Le défi de la pérennité du secteur
Tous ces facteurs indiquent que la professionnalisation est un élément important pour la durabilité et l'extension d'un modèle de consommation qui promeut les valeurs de l'ESS. Espelt a déclaré :« Le plus grand défi pour les coopératives agroécologiques est la durabilité, qui est liée dans une large mesure à la capacité d'évolutivité. Non pas parce que toutes les initiatives doivent être grandes, mais plutôt parce qu'ils doivent avoir des modèles de durabilité viables, ce qu'ils n'ont pas fait jusqu'à présent. Dans la recherche d'un équilibre entre croissance et maintien des missions de ces organisations, dans les organisations de production et de consommation, nos résultats montrent que l'animation de groupes avec des activités professionnalisées est ce qui peut favoriser la croissance à plus grande échelle."

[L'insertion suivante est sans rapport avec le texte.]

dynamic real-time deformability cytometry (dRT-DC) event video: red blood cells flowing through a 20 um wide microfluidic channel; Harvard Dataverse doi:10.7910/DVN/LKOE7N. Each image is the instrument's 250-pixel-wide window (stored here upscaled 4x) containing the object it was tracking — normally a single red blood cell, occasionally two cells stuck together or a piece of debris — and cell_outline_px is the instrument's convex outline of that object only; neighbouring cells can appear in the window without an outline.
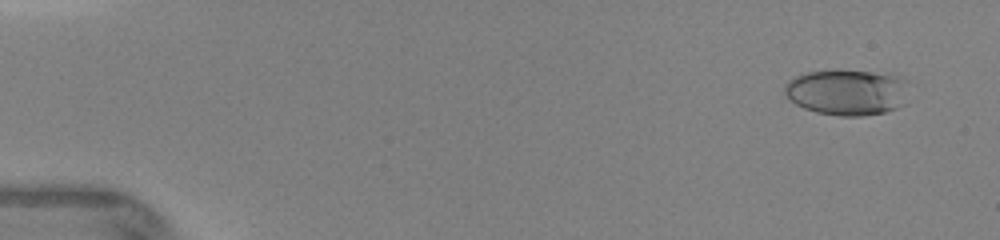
{"species": "human", "species_latin": "Homo sapiens", "temperature_condition": "warm", "stored_images_in_passage": 49, "camera_frame_rate_fps": 3000, "um_per_image_px": 0.085, "donor": {"sex": "female"}, "frame": {"image": 1, "passage_image": 2, "time_ms": 0.333, "image_size_px": [1000, 240], "cell_outline_px": [[908, 80], [904, 104], [896, 108], [884, 112], [860, 116], [840, 116], [816, 112], [804, 108], [796, 104], [784, 92], [784, 84], [788, 80], [804, 72], [832, 68], [836, 68], [868, 72], [896, 76]], "centroid_in_image_um": [71.96, 7.81], "position_along_channel_um": 13.0, "area_um2": 33.58}}
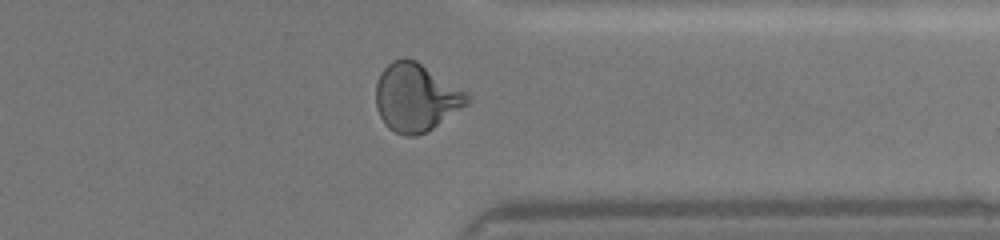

Ces données sont particulièrement pertinentes à une époque comme aujourd'hui, dans laquelle la crise du COVID-19 a révélé un environnement alternatif de chaînes locales, qui facilitent une interaction plus directe entre le producteur et le consommateur. Néanmoins, le chercheur a reconnu la nécessité d'apporter des changements plus profonds afin de soutenir cette durabilité :« Stratégiquement, c'est l'occasion de pousser les canaux d'achats les plus consolidés et les plus renommés (supermarchés et internet, respectivement) vers des modèles plus démocratiques et plus justes. Malgré ce potentiel, les mesures structurelles doivent être soutenues afin de promouvoir un changement efficace et de reconsidérer le modèle alimentaire. Dans ce défi, les politiques publiques joueront un rôle essentiel dans la consolidation (ou non) de cette (nouvelle) opportunité."